Kohler also acknowledged the uncertainty ahead. Many experts warned of a potential tsunami of newly homeless people as pandemic protections ended and rents continued to rise – and those fears haven’t eased.
“We are still feeling impact from a COVID response and just pulling back from an eviction moratorium so I don’t know that any community can say with confidence that the homeless numbers or population that they’re seeing during the point-in-time count or even now mid-year is going to be a representation of where we’re going to be every month moving forward,” Kohler said. “I think there are still some pieces that we are still waiting to see that probably will impact the homeless system.”
Dan Corvalan, 39, has already directly felt the impact. He said he has been homeless since late March when he was evicted from a downtown single-room occupancy hotel after he was unable to pay his rent on time. He previously received unemployment and rental assistance.
Now, after a stint sleeping on the street in East Village, Corvalan said he’s living in a car and recently was offered an information technology job after a months-long search.
The experience left Corvalan convinced the region needs to step up efforts to prevent homelessness.
“If the city wants to fight homelessness, they need to fight the making of homelessness,” Corvalan said.
Alpha Project CEO Bob McElroy, whose nonprofit runs multiple large homeless shelters, said he fears what’s next for people his organization has already helped move off the street.
On a single late March visit to Alpha Project’s Barrio Logan shelter, McElroy said a handful of former clients the agency previously helped find permanent homes approached him asking if they’d have a bed at his shelter if they needed to return. McElroy said all were facing the prospect of significant rent increases they couldn’t afford.
“They waited patiently for their opportunity, and they found their opportunity and now they’re being squeezed out again,” McElroy said. “I thought we were moving the ball down the court.”
And Sebastian Martinez, executive director of Chula Vista nonprofit Community Through Hope, said his organization has seen a surge in need since late last year, particularly after bolstered unemployment payments dried up.

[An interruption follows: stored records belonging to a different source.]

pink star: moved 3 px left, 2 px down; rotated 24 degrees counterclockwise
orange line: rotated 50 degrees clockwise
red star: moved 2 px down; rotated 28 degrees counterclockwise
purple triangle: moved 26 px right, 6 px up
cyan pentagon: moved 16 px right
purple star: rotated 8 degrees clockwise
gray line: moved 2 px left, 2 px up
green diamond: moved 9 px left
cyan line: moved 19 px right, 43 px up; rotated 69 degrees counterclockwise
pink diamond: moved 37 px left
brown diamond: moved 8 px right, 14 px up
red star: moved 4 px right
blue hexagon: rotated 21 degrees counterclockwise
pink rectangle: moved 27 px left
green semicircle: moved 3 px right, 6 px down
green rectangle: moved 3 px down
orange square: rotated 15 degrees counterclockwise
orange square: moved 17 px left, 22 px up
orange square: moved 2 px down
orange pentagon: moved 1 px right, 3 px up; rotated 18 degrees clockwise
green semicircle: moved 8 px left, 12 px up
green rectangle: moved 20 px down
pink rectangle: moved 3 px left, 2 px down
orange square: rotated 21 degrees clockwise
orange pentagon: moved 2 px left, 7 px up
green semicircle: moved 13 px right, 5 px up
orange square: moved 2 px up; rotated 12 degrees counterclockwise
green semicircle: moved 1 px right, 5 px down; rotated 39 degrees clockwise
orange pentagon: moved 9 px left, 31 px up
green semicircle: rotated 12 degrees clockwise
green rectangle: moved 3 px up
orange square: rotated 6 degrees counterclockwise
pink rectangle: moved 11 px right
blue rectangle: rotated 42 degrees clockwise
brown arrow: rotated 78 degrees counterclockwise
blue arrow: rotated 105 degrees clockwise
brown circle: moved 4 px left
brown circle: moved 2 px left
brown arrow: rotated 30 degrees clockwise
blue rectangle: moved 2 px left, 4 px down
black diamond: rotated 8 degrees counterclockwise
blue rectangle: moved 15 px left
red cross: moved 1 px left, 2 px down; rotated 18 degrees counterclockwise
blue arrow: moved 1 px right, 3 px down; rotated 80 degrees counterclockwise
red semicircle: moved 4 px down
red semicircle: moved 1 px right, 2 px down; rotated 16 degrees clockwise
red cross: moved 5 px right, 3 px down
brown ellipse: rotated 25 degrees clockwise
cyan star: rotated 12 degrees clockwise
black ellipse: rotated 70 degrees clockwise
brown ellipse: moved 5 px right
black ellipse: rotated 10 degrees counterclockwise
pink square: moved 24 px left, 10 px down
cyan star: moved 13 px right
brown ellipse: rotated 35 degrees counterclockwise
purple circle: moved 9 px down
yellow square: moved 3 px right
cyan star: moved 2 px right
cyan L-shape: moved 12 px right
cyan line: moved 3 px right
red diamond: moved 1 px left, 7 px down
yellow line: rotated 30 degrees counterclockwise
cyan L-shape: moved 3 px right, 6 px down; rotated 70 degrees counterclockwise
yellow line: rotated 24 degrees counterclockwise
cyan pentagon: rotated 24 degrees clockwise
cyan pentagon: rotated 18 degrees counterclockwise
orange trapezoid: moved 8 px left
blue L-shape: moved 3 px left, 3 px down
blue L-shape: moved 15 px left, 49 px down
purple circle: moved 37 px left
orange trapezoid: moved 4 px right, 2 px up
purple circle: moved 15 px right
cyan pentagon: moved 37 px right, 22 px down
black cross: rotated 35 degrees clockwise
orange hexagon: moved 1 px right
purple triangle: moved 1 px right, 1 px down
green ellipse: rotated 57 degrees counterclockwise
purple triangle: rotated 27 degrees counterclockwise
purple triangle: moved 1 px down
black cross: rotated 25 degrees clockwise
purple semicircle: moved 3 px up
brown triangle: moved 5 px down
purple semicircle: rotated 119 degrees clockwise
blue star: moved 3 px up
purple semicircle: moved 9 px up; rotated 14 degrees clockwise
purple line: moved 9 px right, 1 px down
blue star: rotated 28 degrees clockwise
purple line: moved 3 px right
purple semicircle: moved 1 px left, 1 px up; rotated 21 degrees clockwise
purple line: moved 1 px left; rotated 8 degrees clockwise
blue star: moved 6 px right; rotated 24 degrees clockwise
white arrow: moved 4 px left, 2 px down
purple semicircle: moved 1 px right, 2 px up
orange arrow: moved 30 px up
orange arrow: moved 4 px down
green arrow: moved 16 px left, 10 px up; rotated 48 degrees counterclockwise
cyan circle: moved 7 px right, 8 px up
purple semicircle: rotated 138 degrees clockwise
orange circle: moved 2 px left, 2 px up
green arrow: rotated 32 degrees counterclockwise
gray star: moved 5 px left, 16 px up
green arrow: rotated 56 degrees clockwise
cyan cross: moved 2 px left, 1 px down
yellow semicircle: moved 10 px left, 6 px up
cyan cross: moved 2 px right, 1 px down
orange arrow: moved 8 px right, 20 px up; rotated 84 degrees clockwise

“Once those things ran out, it was pretty much game over,” Martinez said.
In response to anecdotes like these and past point-in-time data showing a growing population of homeless seniors, San Diego County supervisors in February approved a pilot shallow subsidy program to support seniors who might otherwise fall into homelessness.
This year’s point-in-time count found that one in four unsheltered people were over 55. Nearly half reported to volunteers that they became homeless for the first time in the past year, Kohler said.
The San Diego City Council also recently approved a no-fault eviction moratorium set to go into effect next week that is aimed at protecting residents who are not behind on rent. City Council President Sean Elo-Rivera and other councilmembers have also urged Mayor Todd Gloria to incorporate a housing stability fund into his latest budget to provide short-term rent relief and help people forced to move out of their homes. Gloria did not include that funding in his revised budget released Tuesday.
“In terms of stability funding, it’s critical to making sure that we don’t just end up on a losing battle on a treadmill,” Elo-Rivera said at a budget hearing earlier this month.